5. Liking Your Own Status
Seriously, there’s nothing douchier than liking your own status. Even if you have the bessssst status update with 100 comments attached, you just can’t like it. Sorry. Plus, it’s especially egregious when your status is this:
4. Writing Your Own Literary Quote
People, I implore you. Please don’t do this. There are many bright people in the world, but very few of us are actually articulate. That’s why no one should use Facebook as an opportunity to audition for Bartlett’s Familiar Quotations. You’ll never look smart. You’ll always look dumb. I know that sounds harsh, but it’s true. And if people leave comments like “Beautifully stated” or “I love having you in my life!!” just remember that those people are probably a) related to you, b) trying to sleep with you, c) perhaps mentally challenged, or d) the types that write “Books? What are books? LOL” under the “Books” tab (another thing people should stop doing). It’s not to say that you can’t write something profound on Facebook — my friend Leah is a master of thoughtful status updates, for example. It’s more that when people try to sound profound AND erudite, then we have a problem. Even worse is when they sign their own name at the end of their bombastic status. Yes, that happens. Why anyone would want to take credit for their piece of turd status update is beyond me. It’s like they think it’s so brilliant that they wouldn’t want other Facebook users to confuse it for a gem by Mark Twain or Sir Winston Churchill. God Forbid. I hate to break it to everyone, but none of us are literary geniuses, and if we were, we probably wouldn’t be using Facebook to dole out our gifts.
2. Killing Banter
Imagine this: you’ve uploaded a mobile photo, and now you and your friends are thirty comments deep on some random tangent, cracking jokes and bantering away like there’s no tomorrow (as one often does). Then, out of nowhere comes a random interloper that no one really knows who posts a joke, a comment, or a question that totally DESTROYS the flow. It’s the worst. It’s like the cops came and busted up the party. I can’t tell you how many times good comment banter has been ground to a halt by some person suddenly asking “Hey Ben! Long time no speak! How are you??” Like… really? It’s called THE WALL. Or better yet, a private message! People need to be more cognizant of the banter on which they’re intruding. Don’t be a banter killer.
1. KIDDIE UPDATES
It’s a fact of life that many people my age now have children, which is totally fine and normal and wonderful (for them). But here’s the thing: not everyone cares about your kid as much as you do. Being a parent is a lovely, magnificent thing, but I can wholeheartedly say that We The People do not need to hear about every time your kid was late for the school bus or scored a goal in soccer or thought dirt was chocolate. There’s a girl I’m friends with (who shall go nameless), and her status updates are so insufferable, I had to hide them. They come from a good place, but man, I just can’t DEAL. [Update: she has since dropped me as a friend].

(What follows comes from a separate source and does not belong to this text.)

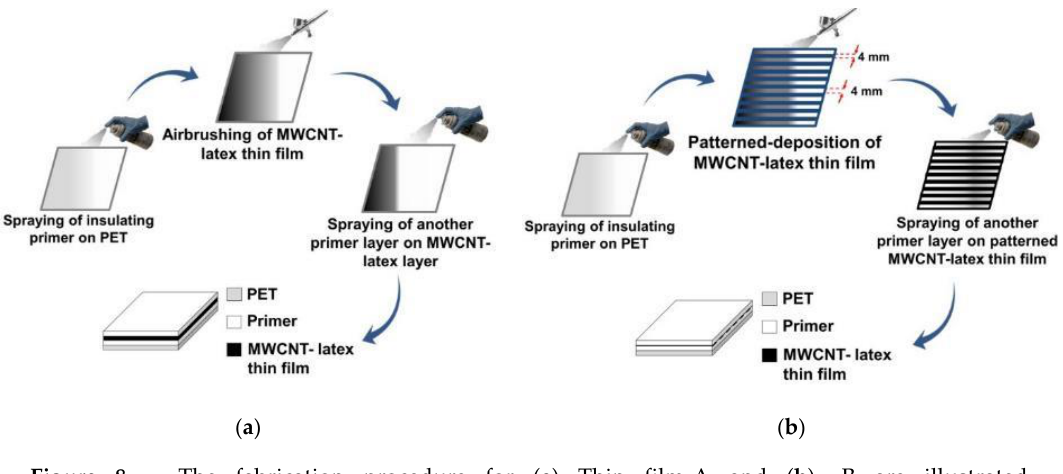
Figure 8. The fabrication procedure for ( a ) Thin film-A and ( b ) -B are illustrated. MWCNT — multi-walled carbon nanotube; PET — polyethylene terephthalate.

This is not to say you can’t post about your kids. Of course you can. Just be smart and funny about it. If you use the term “boo-boo,” then you are not being smart and funny. If you use the phrase “I need vodka,” you are moooore than welcome to continue. Don’t worry though — I’m not a total bastard. Milestones are acceptable too. But please remember that pouring milk for the first time is NOT a milestone. You may think it’s momentous, but I can promise you that all your friends are rolling their eyes behind your back.